Casey McGehee, the talk of the town and beyond

Casey McGehee, a rookie utility infielder for the Milwaukee Brewers, is carrying over his hot June into July.

The big question isn’t when will the 26-year-old rookie’s heroics end? Rather why did he have to wait so long to get a shot? The guy can obviously compete at the highest level, and his success isn’t a fluke. His minor league career numbers will prove that.

I guess the answer is obvious, he just needed to find a new team. The Chicago Cubs, who drafted him in the 10th round of the 2003 draft, waived him this past offseason. McGehee, a third baseman who also plays second, first, outfield and catcher, was quickly picked up by Milwaukee and has never looked back.

McGehee, a Soquel High alum who shined at Frenso State, went from reserve player to full-timer essentially May 19 and once he got his feet settled, he’s been a force offensively. He batted .368 last month (28-for-76) and is hitting .344 on the season (46-for-134) — tops among all Brewers starters.

If he had enough plate appearances — he needs an average of 3.1 per team game to be eligible — he’d be second to only Florida’s Hanley Ramirez in the National League batting race.
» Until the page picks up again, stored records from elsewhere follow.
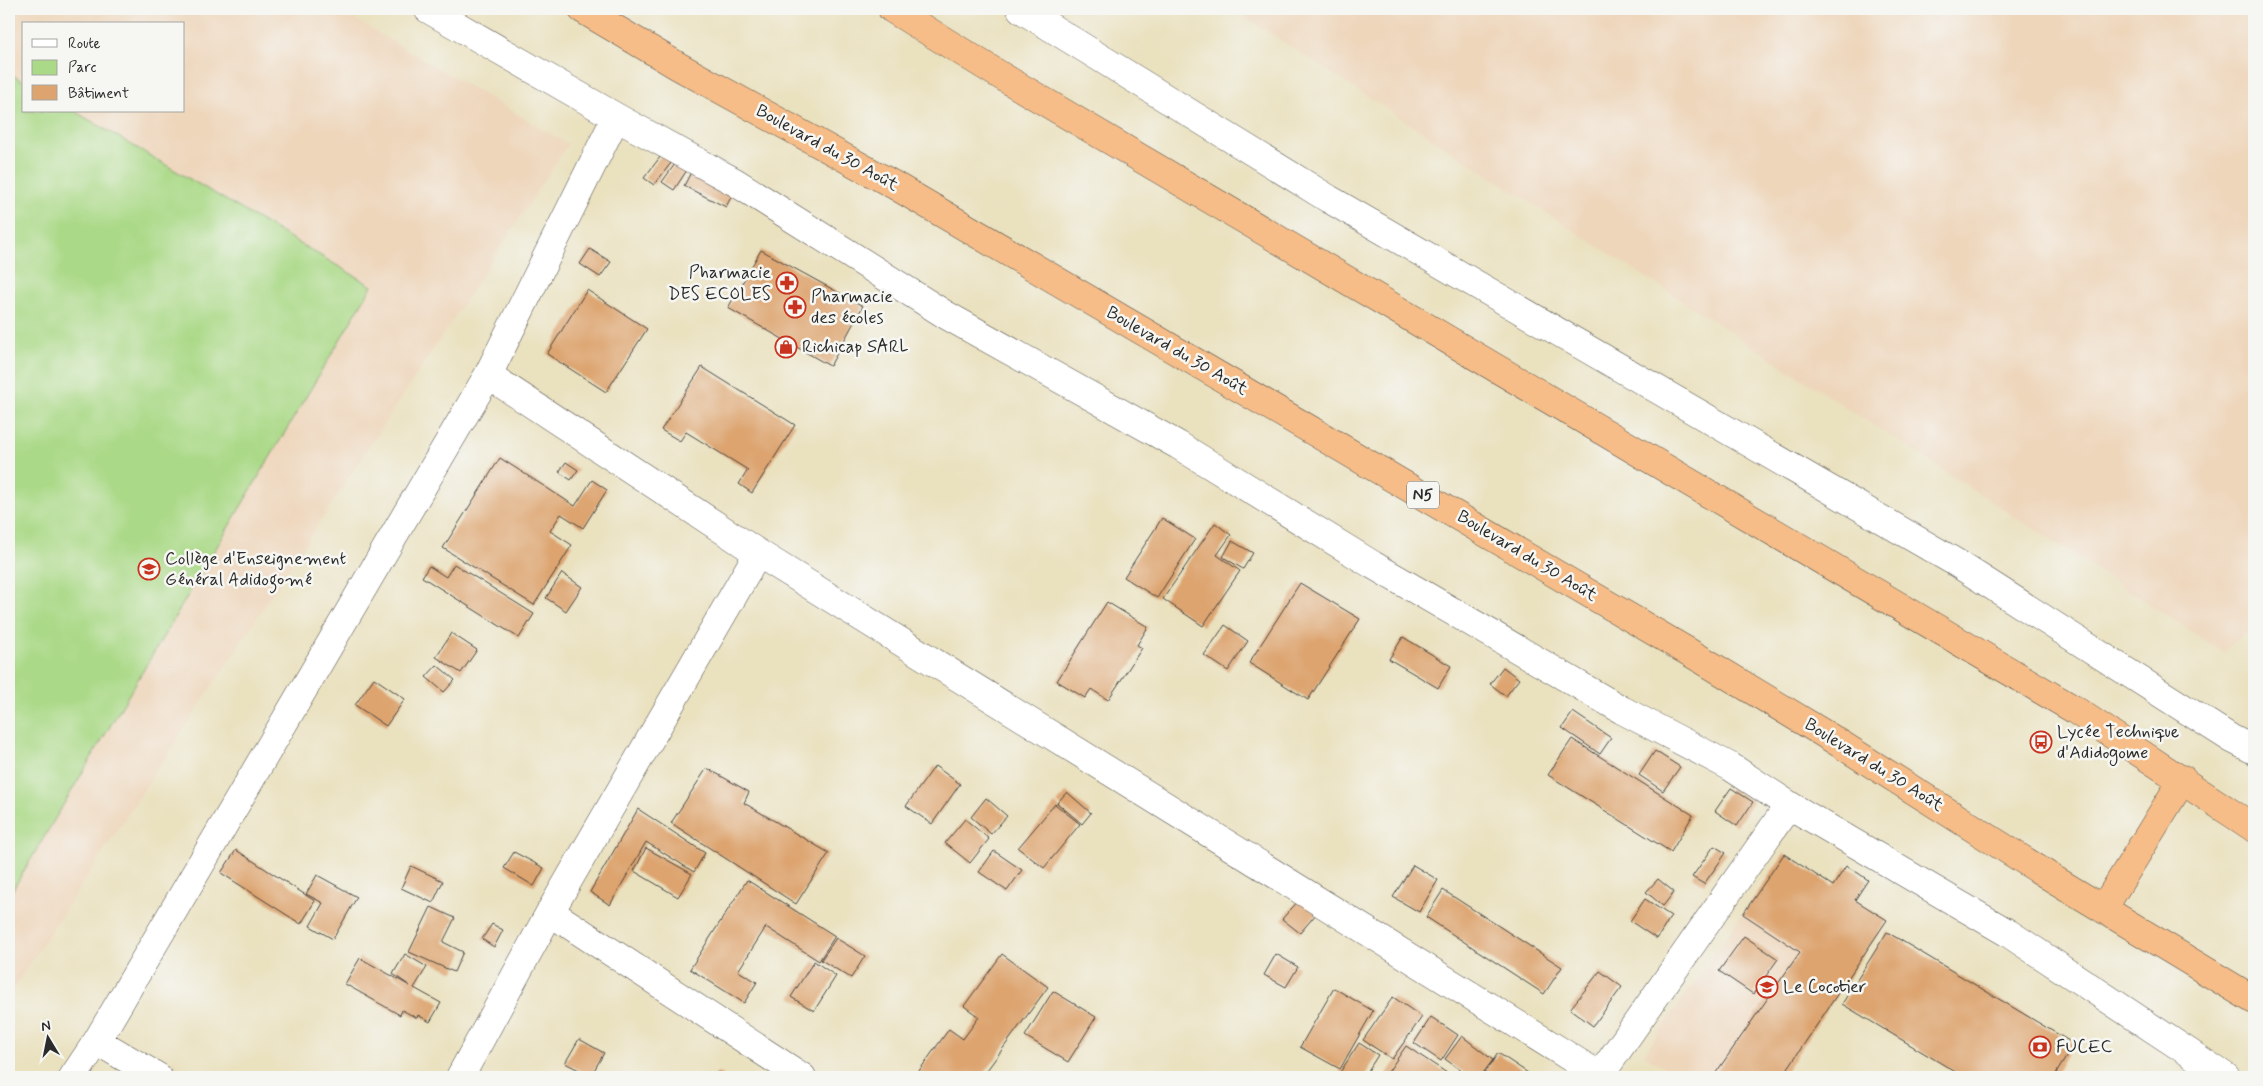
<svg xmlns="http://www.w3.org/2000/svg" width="2263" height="1086" viewBox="0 0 2263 1086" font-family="Mynerve,sans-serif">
  <rect width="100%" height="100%" fill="#f6f6f2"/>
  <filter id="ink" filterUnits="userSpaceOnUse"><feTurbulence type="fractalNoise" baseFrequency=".02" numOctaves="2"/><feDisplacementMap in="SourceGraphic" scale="10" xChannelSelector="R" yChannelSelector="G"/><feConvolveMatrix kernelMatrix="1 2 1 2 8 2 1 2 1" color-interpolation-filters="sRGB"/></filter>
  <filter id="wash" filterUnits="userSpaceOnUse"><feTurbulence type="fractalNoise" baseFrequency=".0096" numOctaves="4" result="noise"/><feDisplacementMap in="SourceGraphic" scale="20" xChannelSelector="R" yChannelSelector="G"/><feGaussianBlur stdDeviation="1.12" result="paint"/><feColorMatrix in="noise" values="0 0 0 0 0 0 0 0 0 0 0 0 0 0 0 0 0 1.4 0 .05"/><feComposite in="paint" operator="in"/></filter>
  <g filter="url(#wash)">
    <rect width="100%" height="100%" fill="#eae1bf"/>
    <path fill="#eed6bb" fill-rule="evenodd" d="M9,9H337L568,144L9,995ZM24,24H184V111H24Z
      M1233,9H2254V639L2244,633L2223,652Z
      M1784,854L1887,920L1782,1077H1678L1644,1054Z"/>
    <path fill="#aad987" stroke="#6a8259" d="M9,73L24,82V111H74L372,286L9,896Z"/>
    <g id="blocks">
      <path fill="#dda46f" d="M664,152L674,159L654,185L644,178Z
        M680,157L691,164L674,190L662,182Z
        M695,164L737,185L726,207L684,186Z
        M590,249L611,262L600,277L580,264Z
        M761,250L863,306L830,366L728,308Z
        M587,290L647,329L606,392L547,354Z
        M702,367L795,425L752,493L739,484L748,470L686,432L680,441L661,430Z
        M500,458L575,506L592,480L607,490L583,528L561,514L550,531L572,545L534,605L443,548Z
        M566,462L578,470L571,480L559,472Z
        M1162,518L1195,539L1157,598L1124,577Z
        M1215,523L1231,535L1217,555L1240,571L1203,626L1163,599Z
        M1232,541L1253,553L1243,569L1223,557Z
        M454,564L534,614L519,638L422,577L429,566L446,577Z
        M562,573L582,587L566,611L546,598Z
        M1300,583L1360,619L1308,700L1249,663Z
        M1107,602L1148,627L1137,645L1142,648L1108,700L1091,689L1085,698L1057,681Z
        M1225,625L1248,641L1228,671L1204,655Z
        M451,633L477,650L461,673L436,657Z
        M1403,637L1451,666L1438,688L1389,659Z
        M437,665L455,680L444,692L426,677Z
        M1503,667L1519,679L1506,696L1490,684Z
        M374,678L405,699L386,726L355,705Z
        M1573,712L1611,738L1600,754L1562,728Z
        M1572,739L1693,815L1671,852L1548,775Z
        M1655,751L1680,767L1663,791L1639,775Z
        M935,766L960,784L932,824L906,806Z
        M707,768L749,792L744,803L829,853L796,904L671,823Z
        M1731,788L1753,802L1737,826L1715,811Z
        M1067,792L1091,813L1082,824L1057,803Z
        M986,798L1007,816L991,834L971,817Z
        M1055,804L1080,824L1044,868L1018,848Z
        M638,809L705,853L694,872L646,842L610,905L590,892Z
        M965,819L989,839L970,863L945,843Z
        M1714,846L1726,853L1704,884L1692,877Z
        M646,848L692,874L678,897L634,871Z
        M236,850L315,901L301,924L221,873Z
        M994,851L1022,870L1007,891L979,872Z
        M514,852L544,868L534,886L504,868Z
        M1784,854L1833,886L1846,866L1858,873L1868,880L1855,900L1887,920L1782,1077H1713L1800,952L1743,914Z
        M1413,865L1438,880L1419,912L1393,897Z
        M411,866L443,881L433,903L401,888Z
        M317,875L357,897L333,939L310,926L323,903L306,894Z
        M1658,879L1674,892L1663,906L1646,892Z
        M747,880L835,936L819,961L766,927L738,971L757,982L744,1003L690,969Z
        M1443,890L1562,967L1544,994L1426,917Z
        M1300,899L1317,913L1300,933L1282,919Z
        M1645,899L1671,916L1657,939L1630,921Z
        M431,907L455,918L443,942L463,952L454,972L409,952Z
        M492,924L503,930L494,947L482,939Z
        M1887,932L2074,1044L2054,1077H1964L1842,1004Z
        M1744,936L1778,959L1753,994L1719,971Z
        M836,938L865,956L851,978L821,960Z
        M405,954L427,967L414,988L441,1003L430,1022L418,1015L417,1018L402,1010L400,1015L345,984L360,958L410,986L393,974Z
        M1002,954L1048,987L982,1077H918L916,1075L949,1029L963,1039L979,1017L964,1006Z
        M1276,954L1298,967L1286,987L1264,975Z
        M814,961L836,976L814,1011L791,997Z
        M1600,971L1622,987L1593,1026L1570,1009Z
        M1334,988L1373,1011L1340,1069L1300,1047Z
        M1053,991L1096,1017L1068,1062L1025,1036Z
        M1393,997L1422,1017L1392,1059L1363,1040Z
        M1431,1017L1458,1035L1441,1061L1414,1043Z
        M1462,1036L1493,1060L1480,1077H1470L1445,1059Z
        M579,1039L604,1053L591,1076L565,1063Z
        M1359,1043L1378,1055L1364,1077H1337Z
        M1406,1046L1453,1077H1390L1386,1075Z
        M1498,1053L1534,1077H1482Z
        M718,1072L726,1077H714Z"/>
    </g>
  </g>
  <g filter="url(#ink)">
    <use href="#blocks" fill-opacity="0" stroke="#484641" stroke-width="1"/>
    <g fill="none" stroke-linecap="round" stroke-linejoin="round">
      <g stroke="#484641" stroke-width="29">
        <path id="minor" d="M428,9L616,117L735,182L946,315L1178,445L1373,565L1622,710L1731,767L1789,805L2008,933L2226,1077
          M1021,9L1329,199L1955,562L2232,739L2254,750
          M488,375L758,553L1602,1077
          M550,912L802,1077
          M97,1041L158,1077
          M73,1077L97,1041L488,375L616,117
          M460,1077L550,912L758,553
          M1599,1077L1789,805"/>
      </g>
      <g stroke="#484641" stroke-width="29">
        <path id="highway" d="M582,9L678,66L894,185L1704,661L1831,738L2052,878L2254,1000
          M892,9L1003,77L2075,710L2254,828
          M2103,909L2183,779"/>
      </g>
      <use href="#minor" stroke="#fff" stroke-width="28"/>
      <use href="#highway" stroke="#f7bd88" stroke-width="28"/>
    </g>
  </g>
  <defs>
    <g id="pharmacy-ring" transform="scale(1.125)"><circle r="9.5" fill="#f6f6f2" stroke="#c8321e" stroke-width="1.5"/><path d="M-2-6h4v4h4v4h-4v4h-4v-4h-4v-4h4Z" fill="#c8321e"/></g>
    <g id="shop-ring" transform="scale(1.125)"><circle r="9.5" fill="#f6f6f2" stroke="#c8321e" stroke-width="1.5"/><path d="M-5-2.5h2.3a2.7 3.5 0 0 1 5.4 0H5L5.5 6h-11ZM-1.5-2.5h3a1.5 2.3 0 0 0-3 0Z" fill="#c8321e"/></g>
    <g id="school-ring" transform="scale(1.125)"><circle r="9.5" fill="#f6f6f2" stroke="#c8321e" stroke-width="1.5"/><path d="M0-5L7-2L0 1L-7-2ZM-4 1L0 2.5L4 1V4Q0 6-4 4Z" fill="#c8321e"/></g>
    <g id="bus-ring" transform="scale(1.125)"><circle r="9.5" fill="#f6f6f2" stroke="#c8321e" stroke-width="1.5"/><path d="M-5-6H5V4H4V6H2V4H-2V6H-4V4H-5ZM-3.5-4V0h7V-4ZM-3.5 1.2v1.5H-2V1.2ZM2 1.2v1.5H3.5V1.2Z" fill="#c8321e"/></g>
    <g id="bank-ring" transform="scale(1.125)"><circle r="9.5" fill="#f6f6f2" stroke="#c8321e" stroke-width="1.5"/><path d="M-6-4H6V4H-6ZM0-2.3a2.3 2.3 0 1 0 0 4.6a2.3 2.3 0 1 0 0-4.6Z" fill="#c8321e"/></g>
  </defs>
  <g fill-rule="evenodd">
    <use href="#pharmacy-ring" x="787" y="283"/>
    <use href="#pharmacy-ring" x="795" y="307"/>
    <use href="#shop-ring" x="786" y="347"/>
    <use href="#school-ring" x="149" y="569"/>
    <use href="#bus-ring" x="2041" y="742"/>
    <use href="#school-ring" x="1767" y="987"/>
    <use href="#bank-ring" x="2040" y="1047"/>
  </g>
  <g text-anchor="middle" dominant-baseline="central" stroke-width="5" stroke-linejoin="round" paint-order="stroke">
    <rect fill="#f6f6f2" stroke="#686867" stroke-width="1" x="1407" y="481.5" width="32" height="27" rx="4"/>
    <g font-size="16" font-weight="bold" fill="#2b2b2b">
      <text x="1423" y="495">N5</text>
    </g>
    <g font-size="18" fill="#2b2b2b" stroke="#f6f6f2">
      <text transform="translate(827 148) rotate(29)">Boulevard du 30 Août</text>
      <text transform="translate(1177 351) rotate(30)">Boulevard du 30 Août</text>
      <text transform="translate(1527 556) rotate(31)">Boulevard du 30 Août</text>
      <text transform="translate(1874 765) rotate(32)">Boulevard du 30 Août</text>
    </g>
    <g font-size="18" fill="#2b2b2b" stroke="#f6f6f2" text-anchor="start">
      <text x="771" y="273" text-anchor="end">Pharmacie<tspan x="771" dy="21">DES ECOLES</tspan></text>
      <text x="811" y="297">Pharmacie<tspan x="811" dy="21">des écoles</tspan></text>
      <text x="802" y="347">Richicap SARL</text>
      <text x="165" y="559">Collège d'Enseignement<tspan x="165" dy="21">Général Adidogomé</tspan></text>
      <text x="2057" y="732">Lycée Technique<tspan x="2057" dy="21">d'Adidogome</tspan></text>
      <text x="1783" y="987">Le Cocotier</text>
      <text x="2056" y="1047">FUCEC</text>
    </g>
  </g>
  <rect width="2263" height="1086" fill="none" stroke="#f6f6f2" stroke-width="30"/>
  <rect x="22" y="22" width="162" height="90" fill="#f6f6f2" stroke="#a5a5a2"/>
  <rect x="32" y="39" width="25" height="8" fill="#ffffff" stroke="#a5a5a2"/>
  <text x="68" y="48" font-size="15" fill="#2b2b2b">Route</text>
  <rect x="32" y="60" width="25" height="15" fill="#aad987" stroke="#a5a5a2"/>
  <text x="68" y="72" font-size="15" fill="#2b2b2b">Parc</text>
  <rect x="32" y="85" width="25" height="15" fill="#dda46f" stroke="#a5a5a2"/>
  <text x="68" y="98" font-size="15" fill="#2b2b2b">Bâtiment</text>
  <g transform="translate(48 1038) rotate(350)" stroke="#f6f6f2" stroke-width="4" paint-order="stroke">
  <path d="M0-4L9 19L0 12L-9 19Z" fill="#2b2b2b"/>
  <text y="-8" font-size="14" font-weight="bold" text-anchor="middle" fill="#2b2b2b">N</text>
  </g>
</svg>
More than average, McGehee is hitting with pop and to all fields. He’s batting in the No. 5 spot behind slugger Prince Fielder and has been reaping the benefits of hitting with runners on base. He has 10 doubles, six home runs and 27 RBIs and 23 runs scored. Opposing teams have often pitched around or intentionally walked Fielder to get to McGehee and the rookie has made them pay for it.

He attoned for a costly fielding error against the New York Mets by smacking his first MLB grand slam June 29. It was his fifth homer in a 13-game span. (He was stunned by fans begging for a curtain call as he quickly returned to the dugout — still peeved about the error — to scream into his batting helmet. Yeah, the guy had incentive: he was booed off the field after his defensive miscue. What does that tell you about his makeup?)

The thing about McGehee, he’s a fighter. He battled too long and too hard to get to this level, constantly being thrust into a new role by a team — the Cubs — that didn’t see him in its future plans, not with guys named Ramirez, Soto and Lee on the team.

Aftert the Brewers snatched McGehee off waivers they told him he’d have a shot to make the roster during spring training. McGehee came through big time to make the opening day squad.

He’s not going to rest on his current success, not with a wife and child to support. He’s motivated to find success at this level and wouldn’t change his approach if he had a 10-year contract in hand. 

But passion is one thing and results are another. He’s turning in both daily.

A flurry of fantasy players took notice in McGehee’s production and he is now taken in most Yahoo! leagues.

ESPN has taken notice too, as McGehee has been seemingly a nightly highlight producer.

On July 4 against the Cubs, McGehee was 4-for-5, falling a double shy of hitting for the cycle. On July 5, he was 3-for-4 against the Cubs. In five games against the Cubs this season, he’s 10-for-20 (.500) with a triple, home run, six RBIs. He’s playing with a chip on his shoulder, not just against the Cubs, but all teams.

After the game July 5, McGehee maintained the perspective of a player who is a free-agent after this season.

“I think it would have been just as enjoyable no matter who it was against,” McGehee told mlb.com. “I’m still trying to make my way with this organization and this club. I don’t really have the luxury of thinking about the opponent.”